Homework Set 8 Solution.                     2/21/08
========================

(8) (a) The point is that, in using the "bivariate probability
    integral transform" method discussed in class, you can work
    either with F_X and F_{Y|X} or with F_Y and F_{X|Y}. If the
    objective is to do everything analytically, then F_Y and F_{X|Y}
    works better, so that will be the way I do it first (Method 1).
    The other way works too, but uses a little more in the way of
    Splus trickery because F_X, while simple, cannot be analytically
    inverted. That will be Method 2, and I use the two methods to
    check each other.

## First we exhibit the marginal and conditional df's.
> Fx = function(x) 1 - 1.5/x^2 + .5/x^3
  Fy = function(y) 1-1.5/y + .5/y^2
  Finvy = function(r) .75*(1 + sqrt(1-8*(1-r)/9))/(1-r)
  FYcondX = function(x,y) ifelse(y <= x,
    (y-1)/(2*x-1), 1 - x^2/(y*(2*x-1)))
  FXcondY = function(x,y) ifelse(x <= y,
    1.5*(1-1/x)/(1.5-1/y), 1 - .5*(y/x)^3/(1.5*y-1))
  FYinvcondX = function(r,x) ifelse(r <= FYcondX(x,x),
    (2*x-1)*r+1, x^2/((2*x-1)*(1-r)))
  FXinvcondY = function(r,y) ifelse(r <= FXcondY(y,y),
    1/(1-r*(1-2/(3*y))), y*(.5/((1-r)*(1.5*y-1)))^(1/3))

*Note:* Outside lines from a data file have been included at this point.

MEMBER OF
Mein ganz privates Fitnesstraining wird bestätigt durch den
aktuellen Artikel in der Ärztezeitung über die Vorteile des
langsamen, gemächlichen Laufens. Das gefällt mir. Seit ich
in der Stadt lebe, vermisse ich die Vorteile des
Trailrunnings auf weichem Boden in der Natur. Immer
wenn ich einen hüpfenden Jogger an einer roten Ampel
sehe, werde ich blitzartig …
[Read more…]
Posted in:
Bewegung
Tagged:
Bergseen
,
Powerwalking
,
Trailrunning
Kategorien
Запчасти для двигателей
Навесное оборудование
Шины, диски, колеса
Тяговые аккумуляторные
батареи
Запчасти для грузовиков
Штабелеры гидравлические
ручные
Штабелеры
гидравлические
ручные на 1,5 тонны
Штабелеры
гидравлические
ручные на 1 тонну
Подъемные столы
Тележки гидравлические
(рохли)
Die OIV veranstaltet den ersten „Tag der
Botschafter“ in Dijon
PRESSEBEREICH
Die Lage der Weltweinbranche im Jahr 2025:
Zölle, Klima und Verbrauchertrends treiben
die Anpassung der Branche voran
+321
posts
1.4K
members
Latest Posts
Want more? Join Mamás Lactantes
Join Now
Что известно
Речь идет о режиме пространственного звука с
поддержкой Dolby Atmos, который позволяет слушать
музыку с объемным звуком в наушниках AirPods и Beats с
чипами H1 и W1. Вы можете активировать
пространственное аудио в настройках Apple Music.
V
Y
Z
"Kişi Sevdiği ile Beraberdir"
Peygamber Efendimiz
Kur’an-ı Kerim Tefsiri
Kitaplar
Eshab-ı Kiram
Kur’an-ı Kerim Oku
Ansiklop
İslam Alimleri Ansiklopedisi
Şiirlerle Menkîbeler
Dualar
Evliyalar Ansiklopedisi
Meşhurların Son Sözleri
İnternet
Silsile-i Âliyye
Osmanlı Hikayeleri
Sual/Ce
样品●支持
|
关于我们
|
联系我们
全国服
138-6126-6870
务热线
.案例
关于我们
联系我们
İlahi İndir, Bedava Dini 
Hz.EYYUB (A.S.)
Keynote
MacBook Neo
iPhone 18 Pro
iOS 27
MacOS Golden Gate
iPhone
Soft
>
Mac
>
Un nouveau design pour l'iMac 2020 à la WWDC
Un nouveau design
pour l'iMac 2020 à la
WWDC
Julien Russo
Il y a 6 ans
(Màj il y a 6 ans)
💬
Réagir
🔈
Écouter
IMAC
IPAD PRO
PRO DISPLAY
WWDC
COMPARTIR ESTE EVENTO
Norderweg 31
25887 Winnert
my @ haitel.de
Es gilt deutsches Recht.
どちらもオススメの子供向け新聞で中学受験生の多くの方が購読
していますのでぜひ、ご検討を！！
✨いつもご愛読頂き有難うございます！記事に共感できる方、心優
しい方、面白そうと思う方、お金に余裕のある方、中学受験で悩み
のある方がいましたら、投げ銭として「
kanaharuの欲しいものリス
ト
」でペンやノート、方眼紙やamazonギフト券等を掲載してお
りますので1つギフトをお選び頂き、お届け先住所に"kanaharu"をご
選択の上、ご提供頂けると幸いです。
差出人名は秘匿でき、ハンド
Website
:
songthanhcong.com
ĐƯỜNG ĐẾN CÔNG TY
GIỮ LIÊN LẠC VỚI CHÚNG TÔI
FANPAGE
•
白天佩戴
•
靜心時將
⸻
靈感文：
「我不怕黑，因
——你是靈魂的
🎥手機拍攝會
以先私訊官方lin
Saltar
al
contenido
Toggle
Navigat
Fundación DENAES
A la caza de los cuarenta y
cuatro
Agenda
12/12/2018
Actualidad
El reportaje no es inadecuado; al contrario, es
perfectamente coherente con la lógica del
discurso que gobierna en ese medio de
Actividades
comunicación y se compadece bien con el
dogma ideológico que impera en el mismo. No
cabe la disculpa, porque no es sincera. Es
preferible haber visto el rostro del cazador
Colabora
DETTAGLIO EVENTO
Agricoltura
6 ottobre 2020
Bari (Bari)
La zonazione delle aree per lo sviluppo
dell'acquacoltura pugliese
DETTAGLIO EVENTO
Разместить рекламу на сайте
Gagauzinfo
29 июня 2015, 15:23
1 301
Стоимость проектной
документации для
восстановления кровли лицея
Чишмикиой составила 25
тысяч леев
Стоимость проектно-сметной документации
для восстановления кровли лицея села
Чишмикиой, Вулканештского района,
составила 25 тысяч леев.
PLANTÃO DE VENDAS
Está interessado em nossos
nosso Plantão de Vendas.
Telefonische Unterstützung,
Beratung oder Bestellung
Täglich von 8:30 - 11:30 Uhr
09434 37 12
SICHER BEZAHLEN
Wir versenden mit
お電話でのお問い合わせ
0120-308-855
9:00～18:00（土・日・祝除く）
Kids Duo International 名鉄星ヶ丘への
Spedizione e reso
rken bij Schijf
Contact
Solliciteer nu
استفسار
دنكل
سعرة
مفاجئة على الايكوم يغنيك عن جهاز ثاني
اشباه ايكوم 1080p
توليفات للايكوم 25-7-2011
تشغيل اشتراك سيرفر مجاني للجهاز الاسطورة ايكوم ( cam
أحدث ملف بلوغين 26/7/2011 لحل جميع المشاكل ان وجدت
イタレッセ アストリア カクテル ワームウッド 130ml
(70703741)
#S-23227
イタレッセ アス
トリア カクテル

## NB we can test these inverses simply, eg by generating
##   arbitrary X values on (1,infty) and R on (0,1) and
##   then making sure that FYcondX(FYinvcondX(R,X),X)=R
> Xtmp = exp(rexp(100)); Rtmp <- runif(100)

> sum(abs(FYcondX(Xtmp, FYinvcondX(Rtmp,Xtmp))-Rtmp))
[1] 1.259409e-15    ### this is =0, OK
> sum(abs(FXcondY(FXinvcondY(Rtmp,Xtmp),Xtmp)-Rtmp))
[1] 5.972653e-15    ### OK again
> sum(abs(Fy(Finvy(Rtmp))-Rtmp))
[1] 2.664535e-15    ### OK again

METHOD 1.
> Ytmp = Finvy(runif(1000))
  Xtmp = FXinvcondY(runif(1000),Ytmp)
### We display the histogram of log(Xtmp) versus
###    the theoretical density exp(z)*fx(exp(z))
> hist(log(Xtmp), nclass=36, prob=T, main=
     "Scaled Histogram of log(X)")
> lxp = (1:400)/100
  lines(lxp, 3*exp(-2*lxp)-1.5*exp(-3*lxp), lty=3)
### Virtually perfect agreement
> hist(log(Ytmp), nclass=36, prob=T, main=
     "Scaled Histogram of log(Y)")
  lines((1:400)/100 -> lxp, 1.5*exp(-lxp)-exp(-2*lxp),
     lty=3)   ### Again very close agreement

METHOD 2.
> xpt = exp((0:400)/80)
> Xtmp2 = predict(smooth.spline(Fx(xpt), xpt,
      spar=1.e-6), runif(1000))$y
  Ytmp2 = FYinvcondX(runif(1000), Xtmp2)


(b) The region of interest is the set in the place with
x-coordinates ranging from -5 to 5, and with y ranging from
0 to min((10 +2x)/3, 5 - x). It is easy to see that the density
of X is not uniform but rather is proportional to the height
(max y-coordinate) of the triangle for each value x in [-5,5].
The constant of proportionality is the reciprocal of the
area of the triangle, ie fX(x) = .05*min((10+2x)/3, 5 - x).
The corresponding df is FX(x) = (.05/3)*(x+5)^2 for x<1,
and = 1 - .025*(5-x)^2  for 1<= x < 5.

The rejection method is easier to program. Note that since we
should reject about half of the random numbers, to get 1000 pairs it
should suffice to generate 2200. (To check this, note that
> pbinom(2000,2200,.5)  ###  = 1
More generally, we propose to generate 400 + 2.2*N pairs.

> XYfcn3 = function(N) {
    naux = ceiling(400+2.2*N)
    Xmat = cbind(-5+10*runif(naux), 4*runif(naux))
    inds = (1:naux)[(Xmat[,1] < 1 & Xmat[,2] < 10/3+ (2/3)*Xmat[,1]) |
         (Xmat[,1] >= 1 & Xmat[,2] < 5-Xmat[,1])]
    list(Xval=Xmat[inds[1:N],1], Yval=Xmat[inds[1:N],2])
  }
  tmp3 <- XYfcn3(1000)

> sum(((c(table((tmp3$Xval+1) %/% 2 , (tmp3$Yval %/% 2))) -
       c(ea))^2/c(ea))[c(ea)>0]) ### now chisq = 5.727582

### Various methods can be used to check the uniformity in
### the triangle, but please take off some credit (maybe .5
or 1 point) if the student does nothing beyond looking at
a scatterplot.